### What is required:
A verbatim copy of the listing is what is needed, minus any pictures.

──────── Extracted records

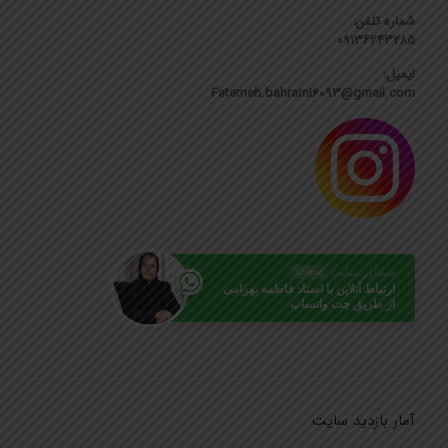
شماره تلفن:
۰۹۱۳۶۲۴۳۲۸۵
ایمیل:
Fatemeh.bahrami6093@gmail.com
مشاور سایت
Online
ارتباط آنلاین با استاد فاطمه بهرامی
از طریق چت واتساپ
آمار بازدید سایت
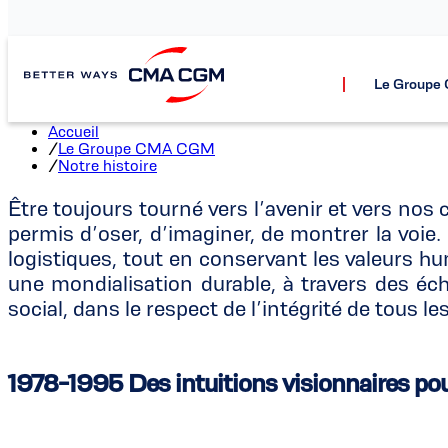
Le Group
Accueil
/
Le Groupe CMA CGM
/
Notre histoire
Être toujours tourné vers l’avenir et vers nos
permis d’oser, d’imaginer, de montrer la voie
logistiques, tout en conservant les valeurs hu
une mondialisation durable, à travers des é
social, dans le respect de l’intégrité de tous 
1978-1995 Des intuitions visionnaires pou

────────────────

### Solution for this problem:
شماره تلفن:
۰۹۱۳۶۲۴۳۲۸۵
ایمیل:
Fatemeh.bahrami6093@gmail.com
مشاور سایت
Online
ارتباط آنلاین با استاد فاطمه بهرامی
از طریق چت واتساپ
آمار بازدید سایت
Le Group
Accueil
/
Le Groupe CMA CGM
/
Notre histoire
Être toujours tourné vers l’avenir et vers nos
permis d’oser, d’imaginer, de montrer la voie
logistiques, tout en conservant les valeurs hu
une mondialisation durable, à travers des é
social, dans le respect de l’intégrité de tous 
1978-1995 Des intuitions visionnaires pou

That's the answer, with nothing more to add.